Soerjopranoto, dengan kepeduliannya terhadap keadaan sosial masyarakat, telah berkontribusi dalam pergerakan sosial dan ekonomi di Indonesia. Ia berusaha untuk meningkatkan kesejahteraan rakyat melalui berbagai inisiatif, seperti pendirian koperasi dan pelatihan kerajinan.
Keduanya adalah contoh nyata dari bagaimana seorang pemimpin harus memiliki visi yang kuat dan kemampuan untuk berinovasi dalam menghadapi perubahan yang cepat. Sebagai Paku Alam X, Prabu Suryodilogo juga diharapkan memiliki sifat-sifat yang sama, yaitu kemampuan untuk beradaptasi dengan perubahan dan mengambil langkah-langkah inovatif dalam memimpin.
Dalam pidatonya, Prabu Suryodilogo juga menekankan pentingnya peran serta warga Yogyakarta dan keluarga Pakualaman dalam tugasnya sebagai Paku Alam X. Ia mengajak semua pihak untuk bekerja sama dalam memenuhi harapan nusa bangsa, warga Yogyakarta, dan keluarga Pakualaman.

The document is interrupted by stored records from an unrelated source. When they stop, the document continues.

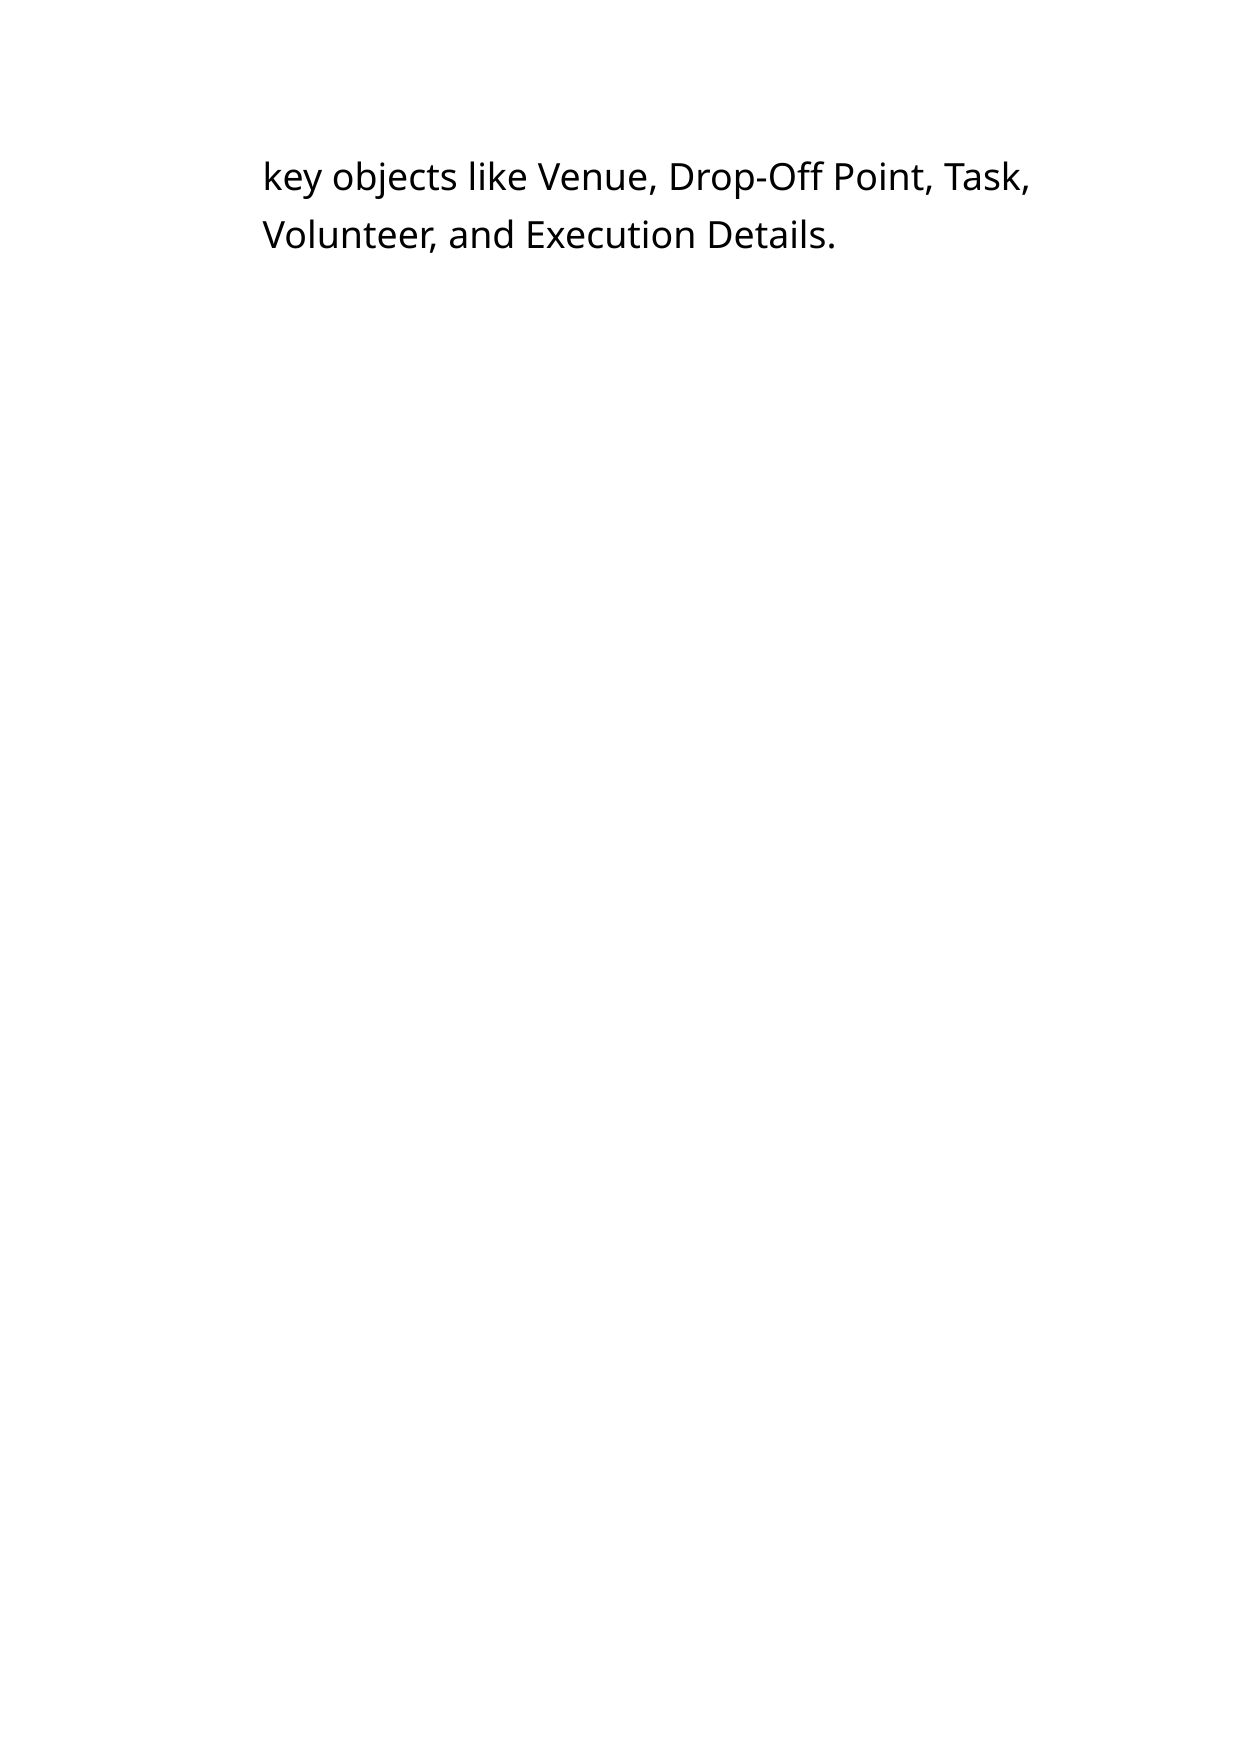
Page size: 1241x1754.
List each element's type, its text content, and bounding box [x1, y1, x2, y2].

list key objects like Venue, Drop-Off Point, Task, Volunteer, and Execution Details. [187, 150, 1090, 260]
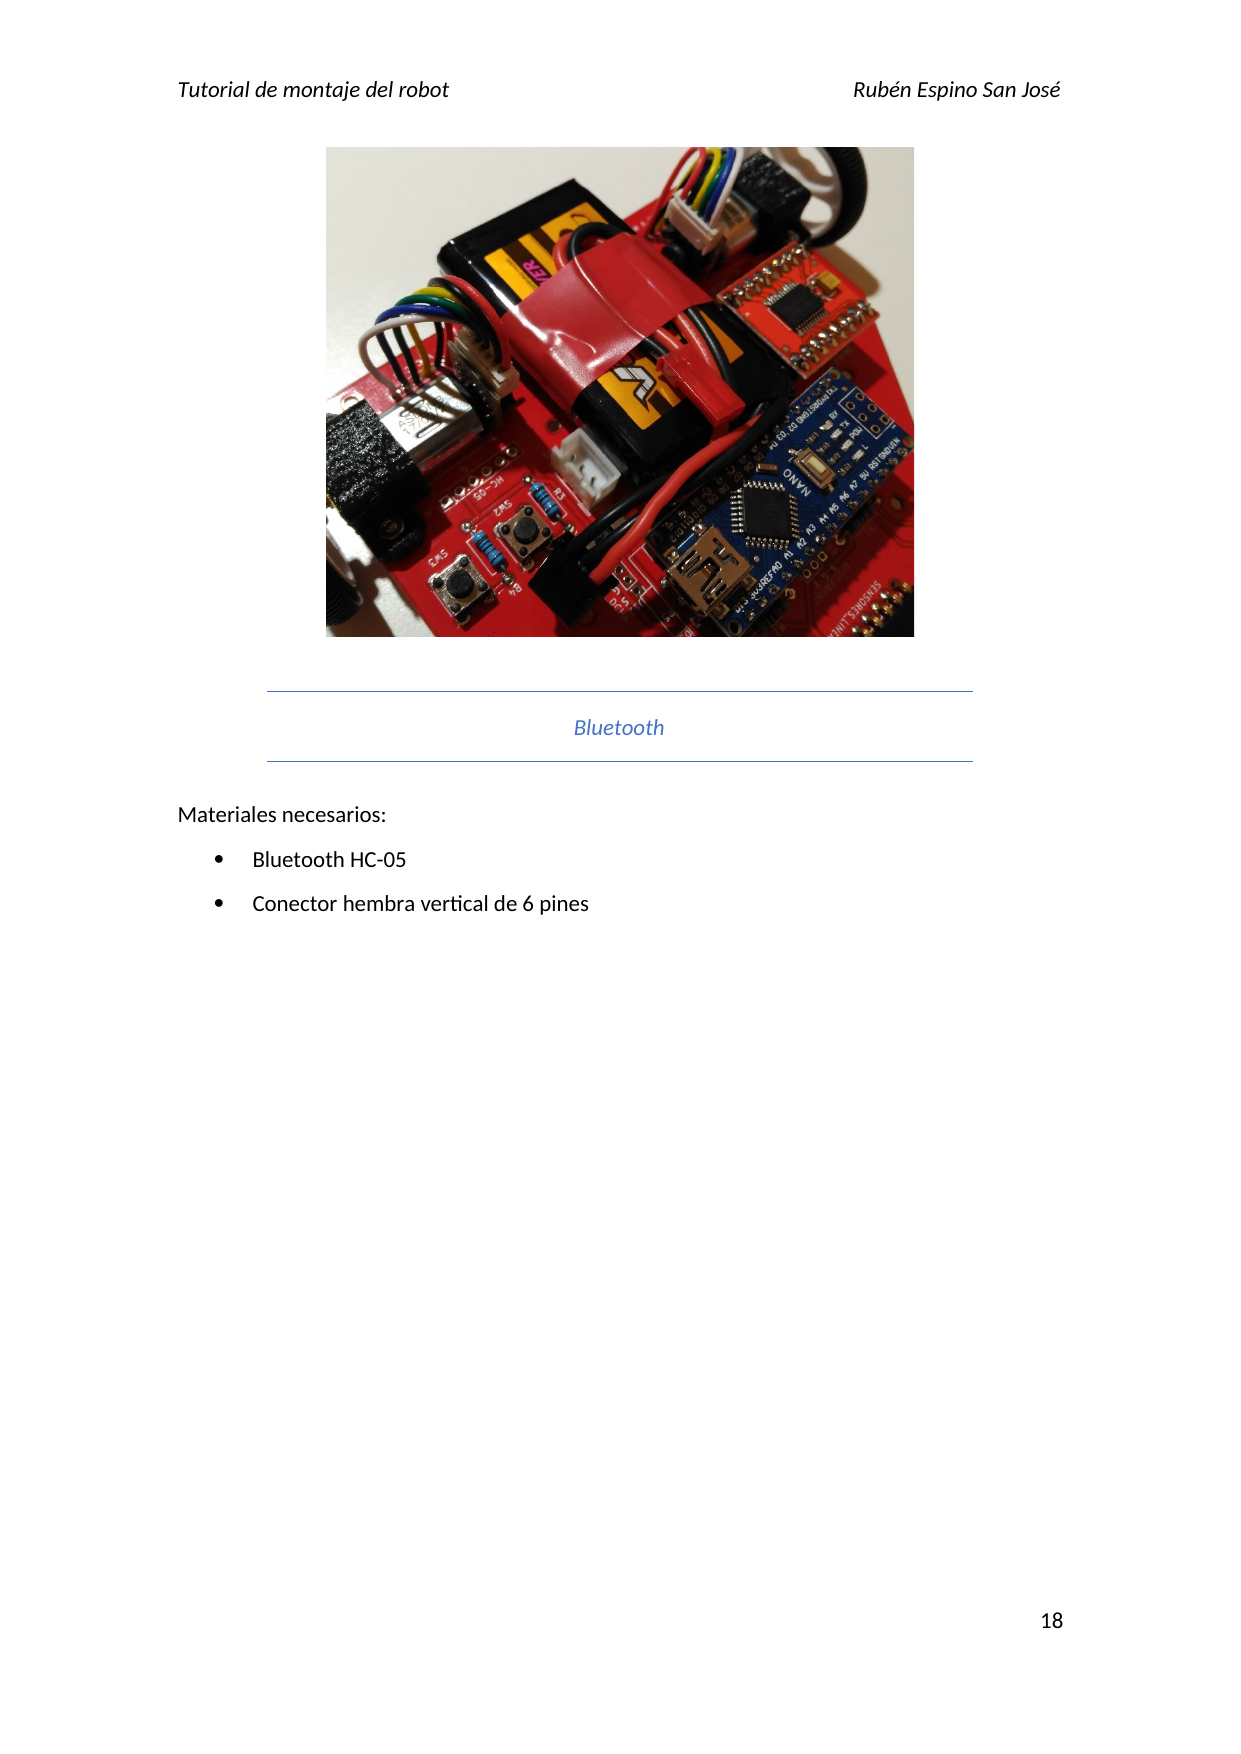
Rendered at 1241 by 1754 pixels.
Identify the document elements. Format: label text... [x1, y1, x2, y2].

list Conector hembra vertical de 6 pines [215, 889, 1063, 917]
text Bluetooth [267, 692, 973, 761]
list Bluetooth HC-05 [215, 845, 1063, 873]
text Materiales necesarios: [177, 800, 1063, 828]
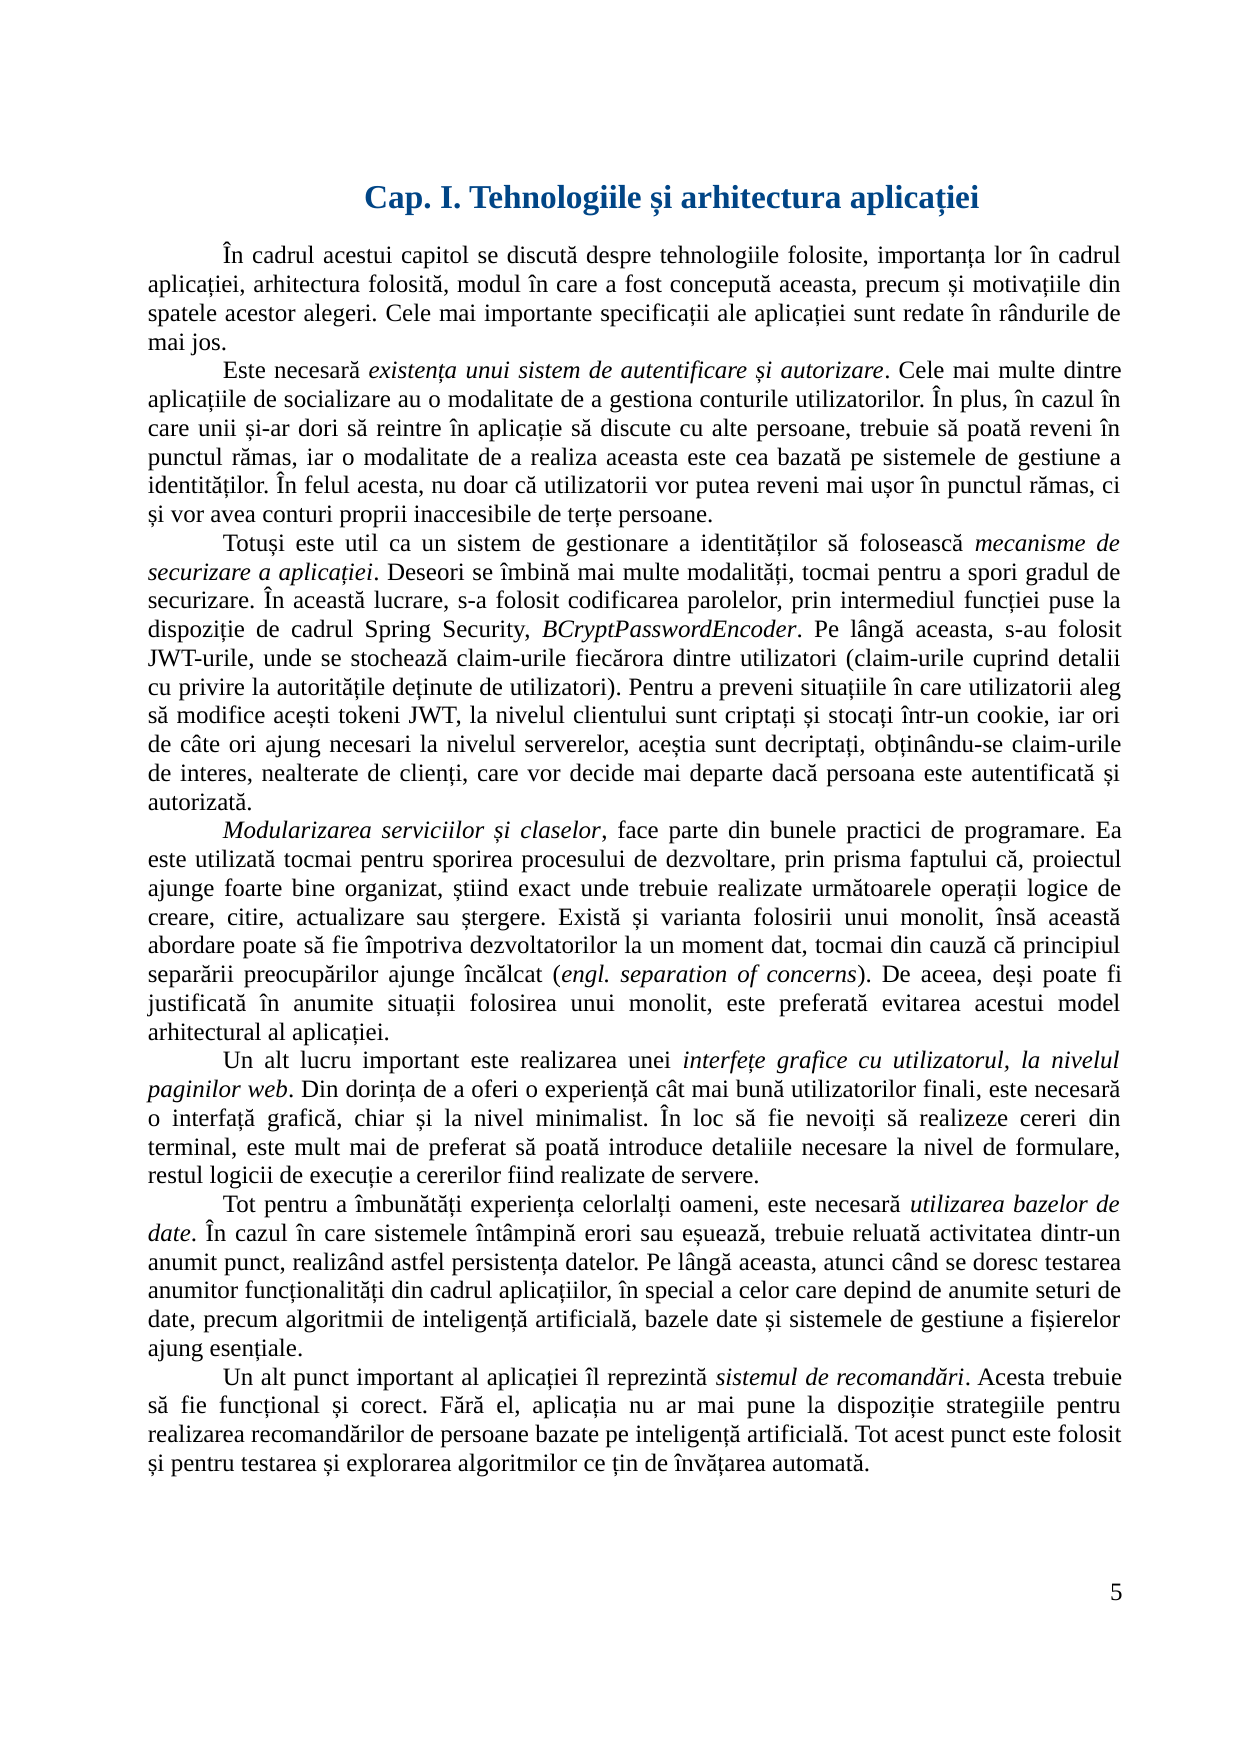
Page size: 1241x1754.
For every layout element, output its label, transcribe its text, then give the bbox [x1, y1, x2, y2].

text Un alt punct important al aplicației îl reprezintă sistemul de recomandări. Acesta trebuie să fie funcțional și corect. Fără el, aplicația nu ar mai pune la dispoziție strategiile pentru realizarea recomandărilor de persoane bazate pe inteligență artificială. Tot acest punct este folosit și pentru testarea și explorarea algoritmilor ce țin de învățarea automată. [148, 1362, 1122, 1477]
text Modularizarea serviciilor și claselor, face parte din bunele practici de programare. Ea este utilizată tocmai pentru sporirea procesului de dezvoltare, prin prisma faptului că, proiectul ajunge foarte bine organizat, știind exact unde trebuie realizate următoarele operații logice de creare, citire, actualizare sau ștergere. Există și varianta folosirii unui monolit, însă această abordare poate să fie împotriva dezvoltatorilor la un moment dat, tocmai din cauză că principiul separării preocupărilor ajunge încălcat (engl. separation of concerns). De aceea, deși poate fi justificată în anumite situații folosirea unui monolit, este preferată evitarea acestui model arhitectural al aplicației. [148, 815, 1122, 1045]
text Este necesară existența unui sistem de autentificare și autorizare. Cele mai multe dintre aplicațiile de socializare au o modalitate de a gestiona conturile utilizatorilor. În plus, în cazul în care unii și-ar dori să reintre în aplicație să discute cu alte persoane, trebuie să poată reveni în punctul rămas, iar o modalitate de a realiza aceasta este cea bazată pe sistemele de gestiune a identităților. În felul acesta, nu doar că utilizatorii vor putea reveni mai ușor în punctul rămas, ci și vor avea conturi proprii inaccesibile de terțe persoane. [148, 355, 1122, 528]
text Totuși este util ca un sistem de gestionare a identităților să folosească mecanisme de securizare a aplicației. Deseori se îmbină mai multe modalități, tocmai pentru a spori gradul de securizare. În această lucrare, s-a folosit codificarea parolelor, prin intermediul funcției puse la dispoziție de cadrul Spring Security, BCryptPasswordEncoder. Pe lângă aceasta, s-au folosit JWT-urile, unde se stochează claim-urile fiecărora dintre utilizatori (claim-urile cuprind detalii cu privire la autoritățile deținute de utilizatori). Pentru a preveni situațiile în care utilizatorii aleg să modifice acești tokeni JWT, la nivelul clientului sunt criptați și stocați într-un cookie, iar ori de câte ori ajung necesari la nivelul serverelor, aceștia sunt decriptați, obținându-se claim-urile de interes, nealterate de clienți, care vor decide mai departe dacă persoana este autentificată și autorizată. [148, 528, 1122, 815]
subtitle Cap. I. Tehnologiile și arhitectura aplicației [221, 177, 1122, 215]
text În cadrul acestui capitol se discută despre tehnologiile folosite, importanța lor în cadrul aplicației, arhitectura folosită, modul în care a fost concepută aceasta, precum și motivațiile din spatele acestor alegeri. Cele mai importante specificații ale aplicației sunt redate în rândurile de mai jos. [148, 240, 1122, 355]
text Tot pentru a îmbunătăți experiența celorlalți oameni, este necesară utilizarea bazelor de date. În cazul în care sistemele întâmpină erori sau eșuează, trebuie reluată activitatea dintr-un anumit punct, realizând astfel persistența datelor. Pe lângă aceasta, atunci când se doresc testarea anumitor funcționalități din cadrul aplicațiilor, în special a celor care depind de anumite seturi de date, precum algoritmii de inteligență artificială, bazele date și sistemele de gestiune a fișierelor ajung esențiale. [148, 1189, 1122, 1362]
text Un alt lucru important este realizarea unei interfețe grafice cu utilizatorul, la nivelul paginilor web. Din dorința de a oferi o experiență cât mai bună utilizatorilor finali, este necesară o interfață grafică, chiar și la nivel minimalist. În loc să fie nevoiți să realizeze cereri din terminal, este mult mai de preferat să poată introduce detaliile necesare la nivel de formulare, restul logicii de execuție a cererilor fiind realizate de servere. [148, 1045, 1122, 1189]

Sebagai pemimpin, Prabu Suryodilogo memiliki tanggung jawab besar dalam menjalankan tugasnya. Ia harus dapat mengambil keputusan yang bijaksana dan bertanggung jawab, serta mampu mengatasi tantangan dan perubahan yang terjadi di sekitarnya.
Sebagai Paku Alam X, Prabu Suryodilogo juga diharapkan dapat melanjutkan perjuangan dan kontribusi keluarga Pakualaman dalam memajukan Yogyakarta dan Indonesia secara keseluruhan. Ia harus dapat menjadi inspirasi bagi generasi muda untuk berani bermimpi dan berinovasi, serta memiliki semangat untuk memperjuangkan keadilan dan kesejahteraan bagi semua.
Dalam melaksanakan tugas-tugasnya, Prabu Suryodilogo juga diharapkan dapat menjaga nilai-nilai tradisi dan budaya yang ada di Yogyakarta. Ia harus dapat menghormati dan melestarikan warisan budaya yang telah ada sejak dulu, sambil tetap membuka diri terhadap perubahan dan pembaharuan yang diperlukan.
Sebagai Paku Alam X, Prabu Suryodilogo juga diharapkan dapat menjadi pemimpin yang adil dan bijaksana. Ia harus dapat mendengarkan suara rakyat dan mengayomi semua golongan masyarakat. Ia juga harus dapat menjaga keutuhan dan persatuan bangsa, serta bekerja untuk kepentingan bersama.
Dalam pidatonya, Prabu Suryodilogo juga menyampaikan rasa terima kasihnya kepada warga Yogyakarta dan keluarga Pakualaman atas dukungan dan kepercayaan yang diberikan kepadanya. Ia berjanji akan bekerja sekuat tenaga untuk memenuhi harapan mereka dan memberikan yang terbaik bagi Yogyakarta dan Indonesia.
Dengan penobatan Prabu Suryodilogo sebagai Paku Alam X, diharapkan Yogyakarta dapat terus maju dan berkembang sebagai kota yang sejahtera dan berbudaya. Semoga Prabu Suryodilogo dapat menjadi pemimpin yang mampu membawa Yogyakarta dan Indonesia ke arah yang lebih baik, dengan tetap menghormati dan melestarikan warisan budaya yang ada.